The aim of the proposal is to study the role of the neurotransmitters, serotonin (5-HT) and glutamate in the pathophysiology of depression using state-of-the-art imaging in the form of positron emission tomography (PET) and magnetic resonance imaging at 7 Tesla (7T). A key objective is to establish a model of endogenous 5-HT release in healthy volunteers using [11C]CUMI-101 in conjunction with PET. Our MRS investigations will focus on the link between glutamate, inflammation and depression by studying the effect of treatment with the cytokine, interferon-alpha, on MRS glutamate and mood in patients with hepatitis C and comparing these data to MRS glutamate changes seen in a large group of depressed patients stratified according to peripheral inflammatory markers such as C-reactive protein (CRP). Finally we will assess in depressed patients how stratification for inflammatory status affects clinical response to serotonin potentiating treatment with the selective serotonin re-uptake inhibitor (SSRI), escitalopram. The overall objective in these latter studies is to use stratification by inflammatory markers to improve our understanding of the pathophysiology of depression and help predict response to first line SSRI treatment.

The aim of the research is to provide a better understanding of the link between inflammation and depression, how inflammation may modify glutamate and serotonin function to produce depression and whether stratification for inflammation in depressed patients can help understanding of pathophysiology and treatment. Finally we plan to devise a reliable PET model to measure serotonin release in vivo.

In addition to academic beneficiaries, the research will be of value to clinicians particularly those treating depressed patients and selecting appropriate treatments for them. The ability to use a relatively simple biochemical predictor to identify likely responders to conventional treatment would greatly improve practice and services for depressed patients. This will also, of course, benefit patients and families and wider society in terms of less time spent depressed while the correct treatment is found on the current 'trial and error' basis.

The work will also be of value to clinicians and patients involved in interferon treatment in terms of understanding the origin of psychological symptoms and exploring possible means of prevention and treatment. This might include glutamatergic treatments (for example, lamotrigine) or new agents that are being developed to target the tryptophan/kynurenine pathway. A better understanding of the fatigue caused by interferon could have important consequences for patients with chronic fatigue and the various health and support services that have developed to help them.
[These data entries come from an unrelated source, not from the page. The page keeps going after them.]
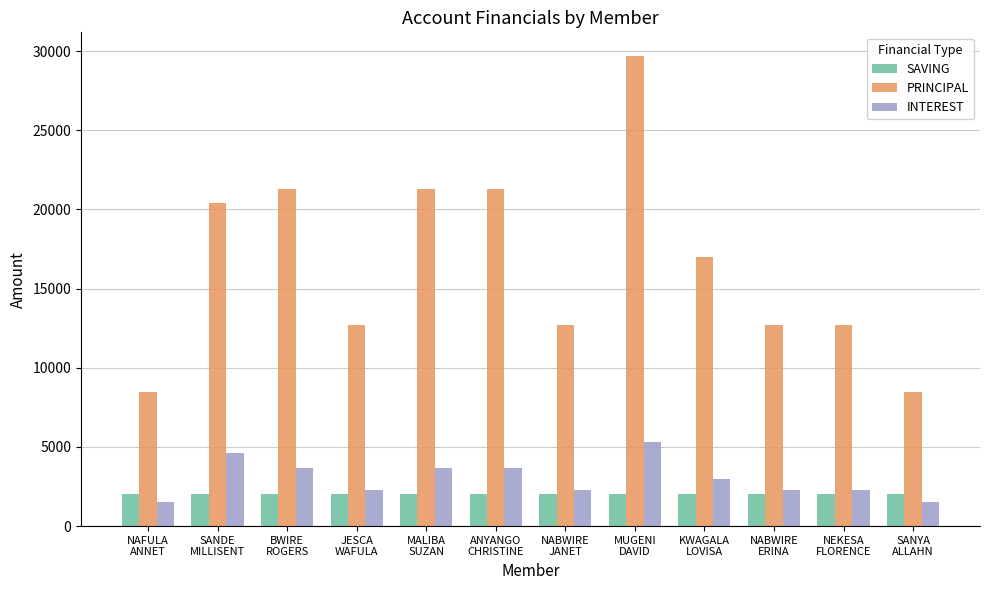

What value does the PRINCIPAL series have at SANDE
MILLISENT?

20400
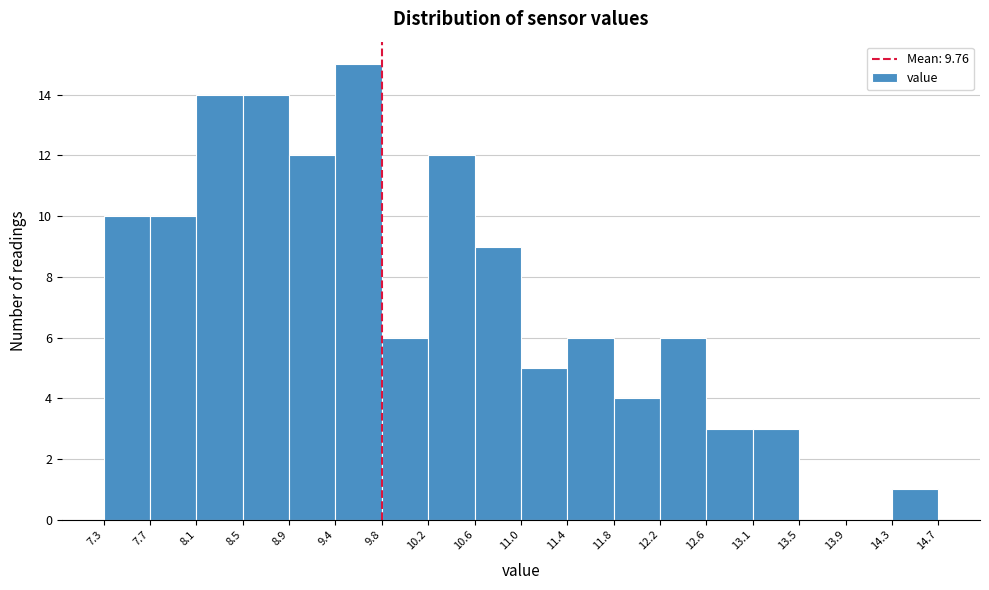

Over which range of the x-axis is the bar tallest?

9.4 to 9.8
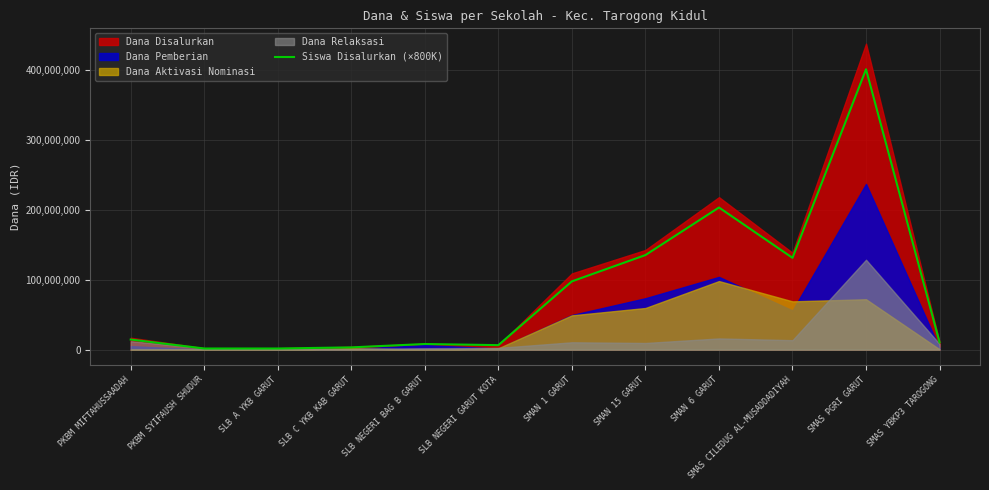

Reading left to right, transcribe all the data shown in this chart.

14400000	1600000	1600000	3200000	8000000	6400000	97600000	135200000	203200000	131200000	400800000	10400000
Other beneficiaries are likely to be the Pharmaceutical Industry who will benefit from the ability to conduct more cost-effective clinical trials in responsive groups of patients as well as clues to the development of different kinds of treatment for example glutamatergic agents and anti-inflammatory drugs for depressed patients with relevant pathophysiological changes. The ability to measure serotonin release in vivo will also benefit the Industry in the development of new drugs designed to modify 5-HT neurotransmission. Finally the training provided by the project to the staff involved, particularly psychiatrists in training will be valuable in developing the next generation of clinical psychiatry researchers.